Prepare the rice according to package instructions. Set aside.
Add the cashews to a small, heat-proof bowl and cover them with boiling water. Let these soak while you prepare the rest of the recipe.
Either in the microwave or on the stovetop, thaw the frozen edamame and set aside.
Core the cabbage, and using a mandolin, slice it as thinly as possible.
Chiffonade cut the basil and mint, reserving a few leaves for garnish.
Add the cabbage, edamame, and herbs to a large bowl. Grate in about 2 teaspoons of lemon zest.
Halve the lemon and place a small pan over medium heat. Char the lemon by cooking it on the pan, cut side down, for 4-5 minutes or until it is dark and almost burnt looking. Remove from the pan.
Scoop the charred lemon's insides into a small blender, trying to remove the seeds as you go. Drain the soaking cashews and add them into the blender along with 1/4 teaspoon red pepper flakes, 1/4 teaspoon of salt, a generous amount of black pepper, and 1/2 cup of cool water. Blend until smooth and season with salt and pepper as desired. Depending on your tastes, this might need a lot of salt to balance out the lemon!

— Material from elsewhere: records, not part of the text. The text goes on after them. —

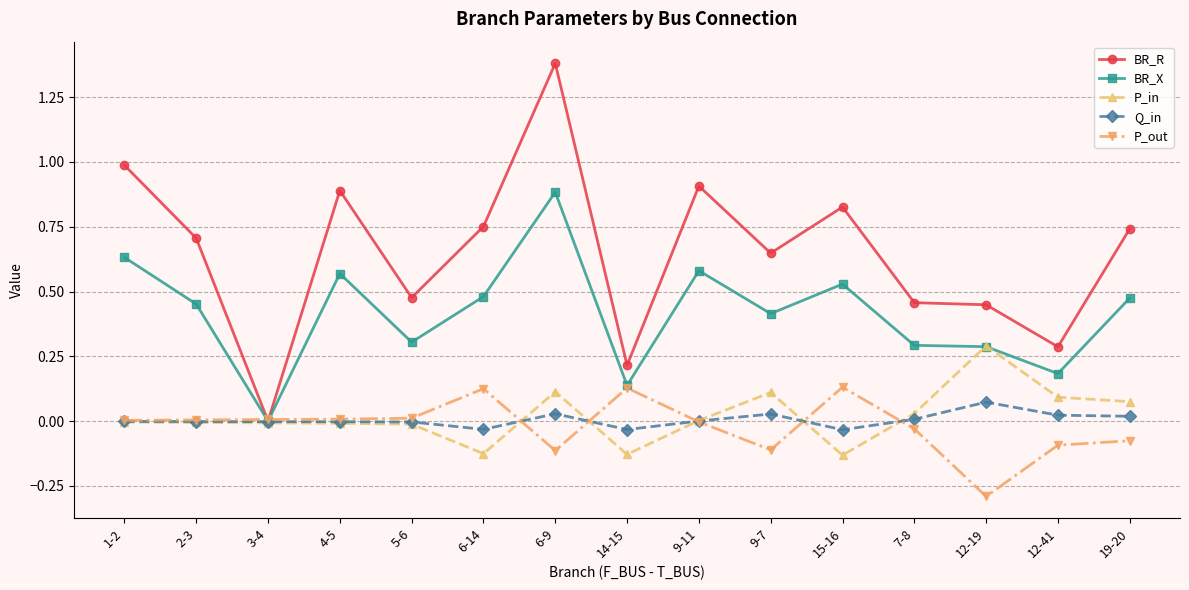

Is the value of P_in at 9-11 greater than the value of P_out at 14-15?

No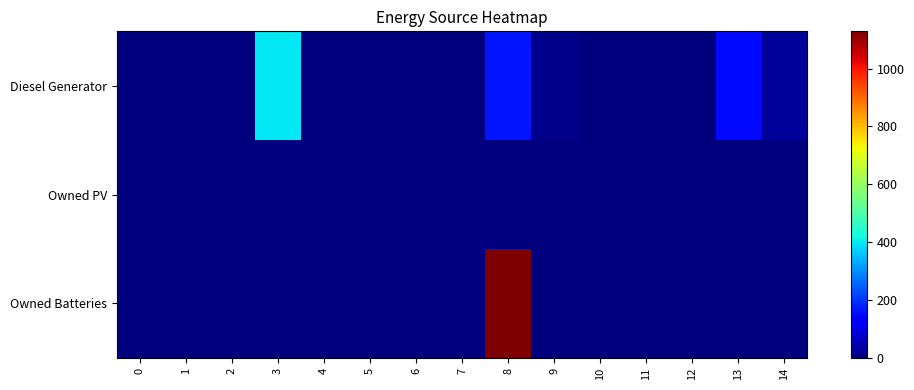

Reading left to right, list all the values displayed in this chart.

Diesel Generator: 0=0.0	1=0.0	2=0.0	3=400.0	4=0.0	5=0.0	6=0.0	7=0.0	8=167.0	9=15.0	10=0.0	11=0.0	12=0.0	13=152.0	14=30.0
Owned PV: 0=0.0	1=0.0	2=0.0	3=0.0	4=0.0	5=0.0	6=0.0	7=0.0	8=0.0	9=0.0	10=0.0	11=0.0	12=0.0	13=0.0	14=0.0
Owned Batteries: 0=0.0	1=0.0	2=0.0	3=0.0	4=0.0	5=0.0	6=0.0	7=0.0	8=1129.0	9=0.0	10=0.0	11=0.0	12=0.0	13=0.0	14=0.0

Pour all of this dressing over the cabbage salad. Toss everything to coat. Add in red pepper flakes and black pepper flakes as desired.
To serve, portion the rice into four bowls, then top with a generous serving of slaw. Using a microplane or zester, grate the walnuts on top, it should look like parmesan cheese. Top with herbs to garnish, then serve.